During a recent interview, Michael Saylor pushed back against skepticism around the growing number of companies adopting Bitcoin as a treasury asset. The interviewer questioned whether the market is becoming crowded with firms that simply issue equity or debt to buy Bitcoin, without building real businesses.

Saylor was not having it.

“Why Single Out Bitcoin Buyers?”

The interviewer acknowledged that Strategy (formerly MicroStrategy) stands in a league of its own, holding more than 650,000 Bitcoin, but argued that many smaller treasury-focused companies are struggling and trading at deep discounts, hurting shareholders.

Saylor flipped the argument on its head.

He compared Bitcoin ownership to families and individuals investing. Not everyone will own the same amount, he said, and that is fine. In his view, criticizing companies simply for buying Bitcoin makes little sense when millions of other companies do not own any Bitcoin at all.

“Why criticize the ones that bought Bitcoin,” he argued, “and ignore the hundreds of millions that did not? Why don’t you focus upon criticizing the money-losing companies that don’t own Bitcoin?”

The Core of Saylor’s Argument

Saylor made a clear distinction. The real problem is not Bitcoin. It is bad business.

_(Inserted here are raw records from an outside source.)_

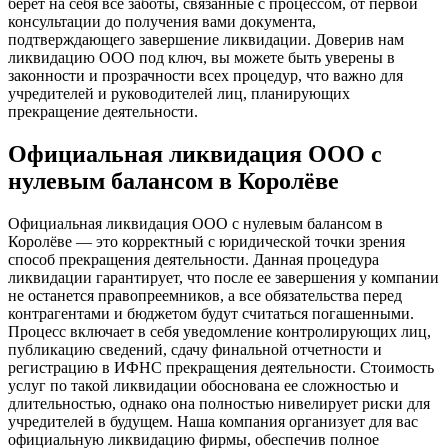
берет на себя все заботы, связанные с процессом, от первой
консультации до получения вами документа,
подтверждающего завершение ликвидации. Доверив нам
ликвидацию ООО под ключ, вы можете быть уверены в
законности и прозрачности всех процедур, что важно для
учредителей и руководителей лиц, планирующих
прекращение деятельности.
Официальная ликвидация ООО с
нулевым балансом в Королёве
Официальная ликвидация ООО с нулевым балансом в
Королёве — это корректный с юридической точки зрения
способ прекращения деятельности. Данная процедура
ликвидации гарантирует, что после ее завершения у компании
не останется правопреемников, а все обязательства перед
контрагентами и бюджетом будут считаться погашенными.
Процесс включает в себя уведомление контролирующих лиц,
публикацию сведений, сдачу финальной отчетности и
регистрацию в ИФНС прекращения деятельности. Стоимость
услуг по такой ликвидации обоснована ее сложностью и
длительностью, однако она полностью нивелирует риски для
учредителей в будущем. Наша компания организует для вас
официальную ликвидацию фирмы, обеспечив полное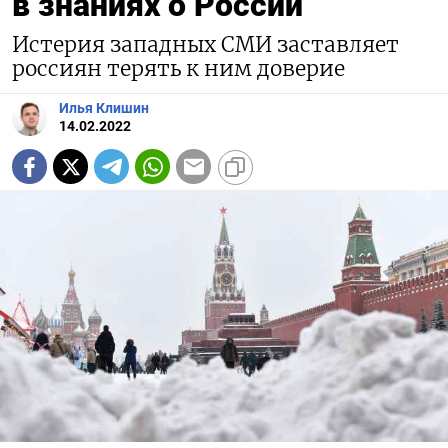
в знаниях о России
Истерия западных СМИ заставляет
россиян терять к ним доверие
Илья Клишин
14.02.2022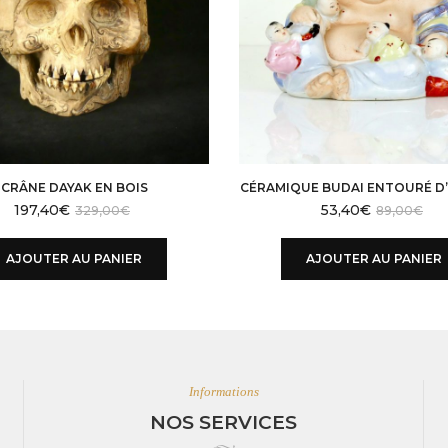
CRÂNE DAYAK EN BOIS
CÉRAMIQUE BUDAI ENTOURÉ D
197,40
€
53,40
€
329,00
€
89,00
€
AJOUTER AU PANIER
AJOUTER AU PANIER
Informations
NOS SERVICES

He said companies losing money are weak, whether or not they own Bitcoin. But if a struggling company holds Bitcoin on its balance sheet, that asset can help offset operating losses over time.

To explain, Saylor offered a simple example:

  • A company loses $10 million a year from operations
  • It holds $100 million in Bitcoin
  • If Bitcoin rises 30%, that equals $30 million in gains

In that case, Bitcoin does not increase risk, he said. It keeps the company afloat.

Stock Buybacks vs Bitcoin

Saylor also criticized alternatives such as stock buybacks or Treasury bills for companies that are already losing money.

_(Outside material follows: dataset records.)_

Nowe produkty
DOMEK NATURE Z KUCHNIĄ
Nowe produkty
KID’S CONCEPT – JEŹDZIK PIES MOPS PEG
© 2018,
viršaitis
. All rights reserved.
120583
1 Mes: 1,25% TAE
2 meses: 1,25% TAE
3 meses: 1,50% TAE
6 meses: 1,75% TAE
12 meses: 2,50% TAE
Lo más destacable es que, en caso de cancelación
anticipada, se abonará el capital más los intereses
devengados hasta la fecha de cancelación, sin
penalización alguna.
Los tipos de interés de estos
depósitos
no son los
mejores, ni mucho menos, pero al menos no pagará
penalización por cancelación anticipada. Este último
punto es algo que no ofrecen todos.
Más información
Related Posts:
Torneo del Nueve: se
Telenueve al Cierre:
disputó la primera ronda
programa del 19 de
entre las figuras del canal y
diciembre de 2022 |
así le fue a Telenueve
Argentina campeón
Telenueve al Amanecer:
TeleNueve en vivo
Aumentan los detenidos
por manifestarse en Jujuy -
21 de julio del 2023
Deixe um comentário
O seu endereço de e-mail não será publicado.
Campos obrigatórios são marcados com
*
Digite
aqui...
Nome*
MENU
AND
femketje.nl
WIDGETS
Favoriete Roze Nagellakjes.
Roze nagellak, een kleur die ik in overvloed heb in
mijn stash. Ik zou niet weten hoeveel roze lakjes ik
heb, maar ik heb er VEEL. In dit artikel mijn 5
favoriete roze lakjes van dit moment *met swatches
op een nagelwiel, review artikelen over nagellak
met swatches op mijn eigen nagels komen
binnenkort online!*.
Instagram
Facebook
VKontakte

Buying back shares of an unprofitable company, he said, only accelerates failure. Parking cash in low-yield government bonds may slow losses slightly, but it does not change the outcome.

Bitcoin, in Saylor’s view, is the only option with the potential to outpace losses over time.

“The Bitcoin Community Eats its Own”

As the exchange grew more intense, Saylor accused critics, even within crypto, of targeting Bitcoin adopters while giving traditional companies a free pass.

He argued that some investors are more comfortable attacking Bitcoin treasury firms than questioning why many cash-burning companies without Bitcoin still attract capital.

The Saylor and Bitcoin Saga

Saylor began building his Bitcoin position in August 2020, when MicroStrategy invested $250 million to buy over 21,000 BTC. The company continued buying later that year using funds raised through convertible notes, pushing its holdings past 70,000 BTC by December. 

Source: Strategy

Over the next few years, the firm kept accumulating steadily through equity sales and other financing. By March 2025, its Bitcoin holdings crossed 500,000 BTC. Under Saylor’s leadership, the now-renamed Strategy Inc. continued aggressive purchases into late 2025 and early 2026, lifting total holdings to well over 680,000 BTC.